ABOVE: Watch video of the prank on Paris Hilton. Warning: Contains language some may find offensive and scenes that some may find frightening.
TORONTO — A prank video in which Paris Hilton was apparently tricked into believing she was going to be in a plane crash is being criticized for going too far.
The video shows Ramez Galal of Egyptian TV series Ramez Wakel el-Gaw (Ramez in Control) taking Hilton for an aerial tour of Dubai in a small plane.
Suddenly the plane appears to go out of control and an alarm sounds.
“What the f***? What’s happening?,” Hilton exclaims. “Is this normal?”
The pilot then makes it seem like the engines have stopped, causing the plane to nosedive. A terrified Hilton starts crying as passengers scream.
Inexplicably, a man posing as a flight attendant opens the back hatch and drags another man — wearing a parachute — out of the plane.
A sobbing Hilton screams “No!”
She is then told that the plane will be landing in the water and she must assume the crash position.
In the end, the plane lands safely on a runway.
“Thank God! Thank God!” the 35-year-old socialite says.
On the tarmac, Hilton asks Galal if the man who dropped out of the plane is OK.
Later, Hilton seems to laugh about being pranked, telling Galal the stunt was “crazier” than anything she has seen on Punk’d. “This is taking it to another level,” she says.
It is not clear when the prank was shot but Hilton was in the UAE in late April and again in early May for DJ gigs.
In a June 27 tweet, Hilton said it was the “scariest moment of my life.” She added: “I really believed the plane was going to crash & we were all going to die.”
TMZ reported this week that Hilton is “furious” and has asked her lawyers to sue for emotional distress. “Paris tells them she had absolutely no clue this was a prank … she wasn’t in on it,” the website claims.
But, Hilton would have had to sign a release and she has retweeted at least six links to the video this week.
There’s also the possibility Hilton was in on the prank. She frequently brushes the hair from her face during the ordeal and, curiously, she made no mention of the experience on social media at the time.
On YouTube, reactions include “fake,” “worst acting I’ve seen,” “it’s so obviously fake” and “there is absolutely no way this is real.
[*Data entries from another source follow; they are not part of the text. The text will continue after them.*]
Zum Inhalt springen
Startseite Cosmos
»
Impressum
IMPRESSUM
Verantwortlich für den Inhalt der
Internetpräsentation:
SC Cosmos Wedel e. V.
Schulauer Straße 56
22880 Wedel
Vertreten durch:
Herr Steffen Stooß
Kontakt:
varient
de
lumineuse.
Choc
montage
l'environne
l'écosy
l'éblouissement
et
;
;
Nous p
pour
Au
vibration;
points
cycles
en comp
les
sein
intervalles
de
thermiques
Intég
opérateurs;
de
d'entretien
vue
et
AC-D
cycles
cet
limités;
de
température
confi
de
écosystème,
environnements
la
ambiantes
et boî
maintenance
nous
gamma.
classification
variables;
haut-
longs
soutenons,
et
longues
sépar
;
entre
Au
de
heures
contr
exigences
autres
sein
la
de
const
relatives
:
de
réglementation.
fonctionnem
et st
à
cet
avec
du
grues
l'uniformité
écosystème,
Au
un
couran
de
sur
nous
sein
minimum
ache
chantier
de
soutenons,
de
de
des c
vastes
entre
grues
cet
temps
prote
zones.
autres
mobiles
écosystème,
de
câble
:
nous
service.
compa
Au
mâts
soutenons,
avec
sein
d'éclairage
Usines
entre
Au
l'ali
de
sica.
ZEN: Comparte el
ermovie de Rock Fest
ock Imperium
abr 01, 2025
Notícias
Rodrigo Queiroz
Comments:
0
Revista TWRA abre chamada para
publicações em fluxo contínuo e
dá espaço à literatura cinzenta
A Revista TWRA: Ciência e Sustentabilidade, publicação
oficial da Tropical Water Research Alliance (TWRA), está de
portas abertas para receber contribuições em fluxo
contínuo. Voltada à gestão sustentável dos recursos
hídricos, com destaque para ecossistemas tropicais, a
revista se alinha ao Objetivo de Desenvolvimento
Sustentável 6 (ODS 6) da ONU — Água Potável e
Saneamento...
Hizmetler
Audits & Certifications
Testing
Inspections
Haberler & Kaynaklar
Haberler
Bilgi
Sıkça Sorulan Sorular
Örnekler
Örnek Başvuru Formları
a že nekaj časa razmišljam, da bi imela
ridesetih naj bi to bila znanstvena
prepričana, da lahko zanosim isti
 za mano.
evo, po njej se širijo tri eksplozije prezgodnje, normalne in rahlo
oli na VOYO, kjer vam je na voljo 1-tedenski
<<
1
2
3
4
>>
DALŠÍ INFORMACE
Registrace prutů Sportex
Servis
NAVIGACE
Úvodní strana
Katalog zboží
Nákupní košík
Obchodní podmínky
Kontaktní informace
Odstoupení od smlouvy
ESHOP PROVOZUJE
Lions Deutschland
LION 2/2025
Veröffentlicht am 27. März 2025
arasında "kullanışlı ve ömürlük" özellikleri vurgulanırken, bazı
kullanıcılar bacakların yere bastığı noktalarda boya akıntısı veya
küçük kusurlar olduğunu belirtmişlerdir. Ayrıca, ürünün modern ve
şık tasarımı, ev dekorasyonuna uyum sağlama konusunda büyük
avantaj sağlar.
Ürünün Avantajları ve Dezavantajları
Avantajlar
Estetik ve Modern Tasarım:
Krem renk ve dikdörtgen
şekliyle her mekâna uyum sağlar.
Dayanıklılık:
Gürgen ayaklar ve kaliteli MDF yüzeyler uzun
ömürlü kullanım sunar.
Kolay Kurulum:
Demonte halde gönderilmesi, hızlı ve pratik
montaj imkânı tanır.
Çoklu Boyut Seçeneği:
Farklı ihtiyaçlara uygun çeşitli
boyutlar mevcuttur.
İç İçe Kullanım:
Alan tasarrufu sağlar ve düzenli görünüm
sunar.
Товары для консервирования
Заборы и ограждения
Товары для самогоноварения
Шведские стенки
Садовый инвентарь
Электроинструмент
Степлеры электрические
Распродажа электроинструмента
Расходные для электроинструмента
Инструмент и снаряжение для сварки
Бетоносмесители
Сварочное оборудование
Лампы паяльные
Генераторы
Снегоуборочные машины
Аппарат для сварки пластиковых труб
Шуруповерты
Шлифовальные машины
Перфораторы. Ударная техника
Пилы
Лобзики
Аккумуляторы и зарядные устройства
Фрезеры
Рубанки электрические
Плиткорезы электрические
It is completely staged.”
Online, there is mostly condemnation. “I’m not sure who on earth would think it’s even remotely humorous to put someone through something like this,” wrote Rebecca Rose at Cosmopolitan, “but apparently tricking people into thinking they are dying is what passes for entertainment in some circles.
“This isn’t something I would wish on my worst enemy.”
Stuart Heritage of The Guardian described the prank as “completely unsettling and absolutely not funny.” He opined that those who staged the stunt “overstepped the mark by some distance.”
At Nylon, Jenny Lee called it “the meanest prank of all time” that made her “feel more disturbed than amused.”